Saturday, April 23, 2011

Art and commerce

The best art in my city sits outside the mall. Yawoori and Shinesaegae loom over our downtown, anchoring the city to itself. Inside the double department store complex, over-priced everything mixes with usual suspects: a multiplex, McDonald’s, and the Gap.

There’s no line between pleasure and commerce here; the sex is all the same. When the high-end department store Galleria opened in my neighborhood, they brought out Andy Warhol Brillo boxes and stacked them next to the cappuccino stand.

So a small sculpture garden lives outside of the boxish stores. The shoppers rush hungrily through the spinning doors, oblivious to two of art’s big names. Two of Keith Haring’s sketch-like sculptures sit under the department advertisements, one yellow and one blue.

Across from them is Charity by Damien Hirst.

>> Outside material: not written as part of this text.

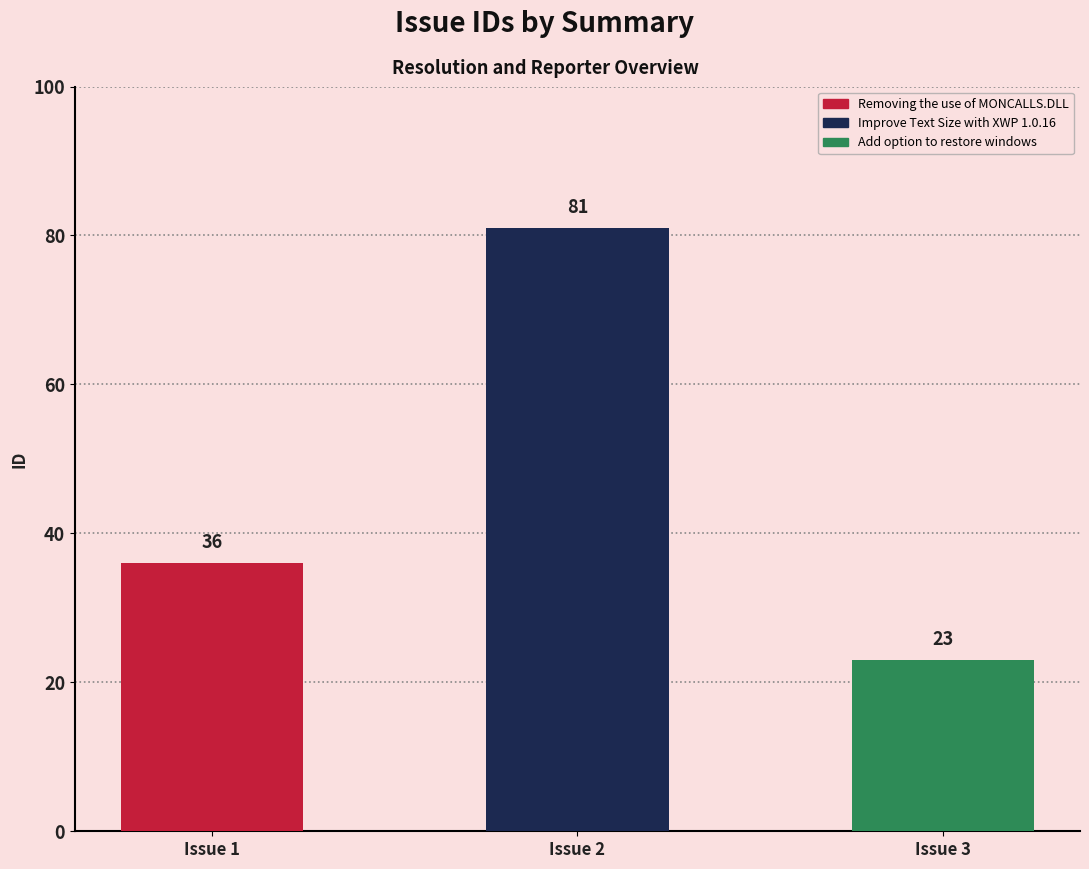

The chart shows a value of 17 at Removing the use of MONCALLS.DLL. True or false?

False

A broken leg and teddy bear, her sign mocks the bags that walk through the checkouts: Please Give Generously. A mushroom cloud of clinkering bronzed pots and pans is under her, a really pretty bomb.

A proud pig is tucked behind the coffee shop, on a plaque with its name. Not Afraid of the Big Bad Wolf, though armless and skin dripping off. Newest is a found sculpture by Londoner Rory Macbeth, who had a hobby of re-painting car wreck castoffs from English delinquents, including this piece—shown at Art Basel in 2003.

At the front left corner is the cleanest metaphor. Furthest from the dollars dropped is a purse big enough to fit a dozen shoppers. And as they leave with ecstatic purchases, I hope none of them consider what it means.